Barbour supports storm recovery work at Cragside

Dame Margaret Barbour re-planting an oak tree at Cragside to mark HM The Queen's Platinum Jubilee.

We’re delighted to announce that iconic British brand Barbour, will be supporting Cragside with a partnership fund. Following an unprecedented series of winter storms, Barbour is generously helping to fund the clean-up and restoration work needed at Cragside. They are a brand that cares about nature and have proud roots in the north east of England.

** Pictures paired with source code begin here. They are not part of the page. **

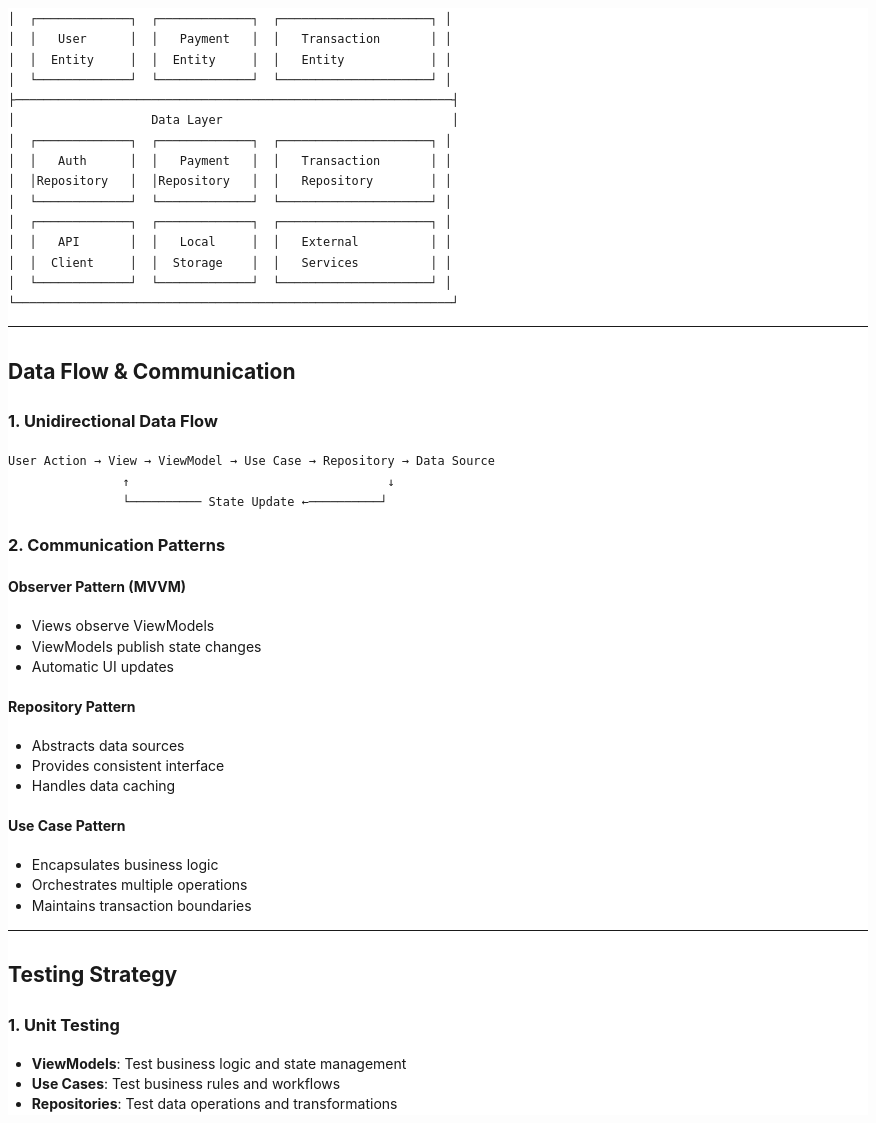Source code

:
 ```
│  ┌─────────────┐  ┌─────────────┐  ┌─────────────────────┐ │
│  │   User      │  │   Payment   │  │   Transaction       │ │
│  │  Entity     │  │  Entity     │  │   Entity            │ │
│  └─────────────┘  └─────────────┘  └─────────────────────┘ │
├─────────────────────────────────────────────────────────────┤
│                   Data Layer                                │
│  ┌─────────────┐  ┌─────────────┐  ┌─────────────────────┐ │
│  │   Auth      │  │   Payment   │  │   Transaction       │ │
│  │Repository   │  │Repository   │  │   Repository        │ │
│  └─────────────┘  └─────────────┘  └─────────────────────┘ │
│  ┌─────────────┐  ┌─────────────┐  ┌─────────────────────┐ │
│  │   API       │  │   Local     │  │   External          │ │
│  │  Client     │  │  Storage    │  │   Services          │ │
│  └─────────────┘  └─────────────┘  └─────────────────────┘ │
└─────────────────────────────────────────────────────────────┘
```

---

## Data Flow & Communication

### 1. Unidirectional Data Flow
```
User Action → View → ViewModel → Use Case → Repository → Data Source
                ↑                                    ↓
                └────────── State Update ←──────────┘
```

### 2. Communication Patterns

#### Observer Pattern (MVVM)
- Views observe ViewModels
- ViewModels publish state changes
- Automatic UI updates

#### Repository Pattern
- Abstracts data sources
- Provides consistent interface
- Handles data caching

#### Use Case Pattern
- Encapsulates business logic
- Orchestrates multiple operations
- Maintains transaction boundaries

---

## Testing Strategy

### 1. Unit Testing
- **ViewModels**: Test business logic and state management
- **Use Cases**: Test business rules and workflows
- **Repositories**: Test data operations and transformations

What happened at Cragside?

Storm Arwen, and the subsequent winter storms, devasted the landscape at Cragside. Thousands of trees were lost as wind gusts reaching almost 100mph bombarded the estate. With an unusual northerly wind direction, and little defence from the surrounding low-lying moorland, Cragside’s treeline caught the full force of the exceptionally high winds.

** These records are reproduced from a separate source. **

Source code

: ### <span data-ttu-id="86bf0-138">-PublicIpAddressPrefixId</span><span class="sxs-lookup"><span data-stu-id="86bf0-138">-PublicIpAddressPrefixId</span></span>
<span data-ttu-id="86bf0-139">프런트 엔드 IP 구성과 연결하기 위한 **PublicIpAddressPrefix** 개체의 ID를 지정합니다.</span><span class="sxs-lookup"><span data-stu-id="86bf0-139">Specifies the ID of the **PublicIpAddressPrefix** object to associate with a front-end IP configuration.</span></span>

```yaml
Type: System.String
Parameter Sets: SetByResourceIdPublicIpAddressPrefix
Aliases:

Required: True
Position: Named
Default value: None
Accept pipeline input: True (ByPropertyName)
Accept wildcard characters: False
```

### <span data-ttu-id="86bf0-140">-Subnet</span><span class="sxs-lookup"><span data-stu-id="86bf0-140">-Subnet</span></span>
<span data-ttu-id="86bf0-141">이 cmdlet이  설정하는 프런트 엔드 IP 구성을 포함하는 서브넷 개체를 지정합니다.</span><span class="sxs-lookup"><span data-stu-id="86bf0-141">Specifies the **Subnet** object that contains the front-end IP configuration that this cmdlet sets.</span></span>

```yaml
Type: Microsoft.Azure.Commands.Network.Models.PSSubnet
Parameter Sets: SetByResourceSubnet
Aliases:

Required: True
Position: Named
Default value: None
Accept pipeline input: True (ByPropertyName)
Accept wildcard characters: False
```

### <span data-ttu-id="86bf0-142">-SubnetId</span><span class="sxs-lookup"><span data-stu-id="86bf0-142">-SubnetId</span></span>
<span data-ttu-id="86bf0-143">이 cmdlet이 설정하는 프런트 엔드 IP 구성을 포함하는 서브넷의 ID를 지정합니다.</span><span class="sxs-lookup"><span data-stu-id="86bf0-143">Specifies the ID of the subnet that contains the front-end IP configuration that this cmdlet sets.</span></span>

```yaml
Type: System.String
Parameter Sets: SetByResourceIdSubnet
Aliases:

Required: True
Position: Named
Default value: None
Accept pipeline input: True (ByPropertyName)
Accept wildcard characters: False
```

Trees were blown over, some with roots ripped up, while others were snapped in two. Broken branches hung precariously in the canopy of other trees, debris littered the forest floor, and in some places, large branches were found sticking out of the ground, having been catapulted into the soil at great speed.

Drone footage showing the damage caused by Storm Arwen from the air.
Drone footage showing the damage caused by Storm Arwen from the air.
Drone footage showing the damage caused by Storm Arwen from the air.

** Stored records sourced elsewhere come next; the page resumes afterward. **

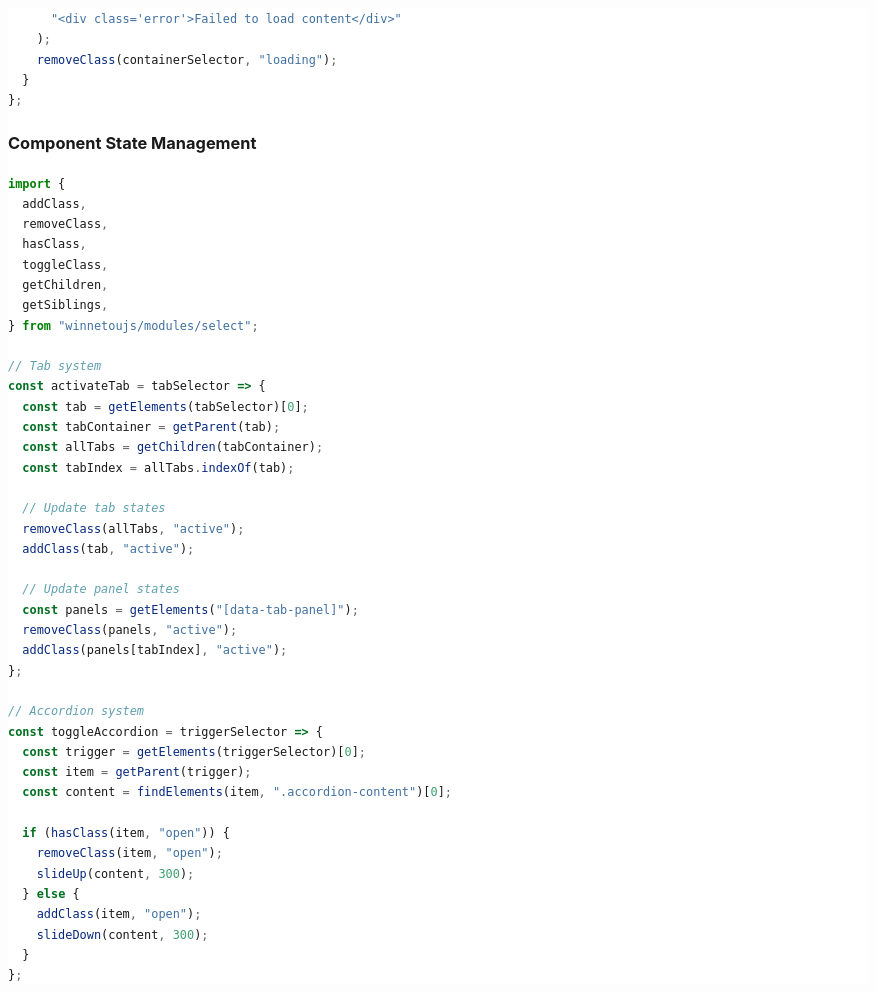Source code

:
 ```javascript
      "<div class='error'>Failed to load content</div>"
    );
    removeClass(containerSelector, "loading");
  }
};
```

### Component State Management

```javascript
import {
  addClass,
  removeClass,
  hasClass,
  toggleClass,
  getChildren,
  getSiblings,
} from "winnetoujs/modules/select";

// Tab system
const activateTab = tabSelector => {
  const tab = getElements(tabSelector)[0];
  const tabContainer = getParent(tab);
  const allTabs = getChildren(tabContainer);
  const tabIndex = allTabs.indexOf(tab);

  // Update tab states
  removeClass(allTabs, "active");
  addClass(tab, "active");

  // Update panel states
  const panels = getElements("[data-tab-panel]");
  removeClass(panels, "active");
  addClass(panels[tabIndex], "active");
};

// Accordion system
const toggleAccordion = triggerSelector => {
  const trigger = getElements(triggerSelector)[0];
  const item = getParent(trigger);
  const content = findElements(item, ".accordion-content")[0];

  if (hasClass(item, "open")) {
    removeClass(item, "open");
    slideUp(content, 300);
  } else {
    addClass(item, "open");
    slideDown(content, 300);
  }
};
```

After Storm Arwen, Cragside closed entirely for two weeks to allow the forestry team to carry out tree safety inspections, assess the damage across Cragside’s huge woodland and start clearance works.

Using drones to understand the impact of more frequent storms

The Debdon Valley was another area heavily impacted by the winds with many of Cragside’s oldest and biggest trees blown over in the wind. Due to the shape of the valley, the wind whirled around, creating a cyclone effect. This meant that the wind-blown trees were lying on top of each other, rather than in one direction. The team used drones to assess the damage. This helped them to decide what equipment they needed and assess how dangerous the Valley was.

The clearance work in the Valley is now complete and from the ground there is a noticeable difference in the amount of light as there are now large gaps in the tree canopy. Thanks to the funding from Barbour, the forestry team will work with a contractor to carry out another drone fly-over to evaluate the changes in the landscape. The footage will show the team the dramatic changes to the treescape from the air and help to determine a re-planting programme. It will also create a better understanding of the damage that might be caused by the ever-increasing severe winter storms. 

Monitoring the health of the trees

While planting trees is a great way to support the environment and mitigate climate change, it’s also important to protect the trees that we already have.

Cragside’s foresters use their knowledge to look out for the signs that trees may be unhealthy; bulges appearing in the trunk, unusual fungus growing on the bark and branches and deterioration in the tree canopy, such as needle discolouration or an unseasonable loss or lack of leaves, can all be signs of disease.  Although this is often this is a sign that the tree needs to be felled, as some of the tallest trees in the collection are some of the tallest of their kind in the country, it’s important that the foresters confirm their observations. Using the funding from Barbour, the Cragside foresters will be able to purchase a new resistograph. 

A resistograph drills a narrow hole into the tree and measures the resistance of the wood against the force of the drill. Healthy wood will report a higher resistance, while diseased wood will report a softer, spongy result, prompting the foresters to do more testing and research into the health of the tree.

" We were delighted that Barbour want to support Cragside’s recovery following the winter storms. The funding awarded will not only help us to plant new trees, but also ensure we can care for the historic trees within this vast collection."
- Chris Clues, Head Forester
Exposed root showing on a footpath at Cragside. We're planning work that will protect these essential part of the trees.
Exposed roots showing on a footpath at Cragside.
Exposed root showing on a footpath at Cragside. We're planning work that will protect these essential part of the trees.

Protecting the tree roots

Trees soak up their nutrients from the soil to grow and live using their roots. Over the last 160 years, the roots of the giant trees have grown across some historic footpaths that visitors still walk along today. These precious life-giving roots are at risk of being trampled on and damaged through everyday use.

Using the money received from Barbour, the team at Cragside will create a cushion between the roots and people’s feet by putting down a protective membrane and laying gravel on the footpaths affected. This will help to safeguard this essential part of the trees to support their growth and health.

" When William and Margaret Armstrong moved to Cragside, the area looked very different. They transformed the landscape from a heathery, rocky moorland into a huge woodland landscape which covers three quarters of the estate. Their vision left an unrivalled mark on Northumberland, which with Barbour’s support, the National Trust will ensure is around for years to come."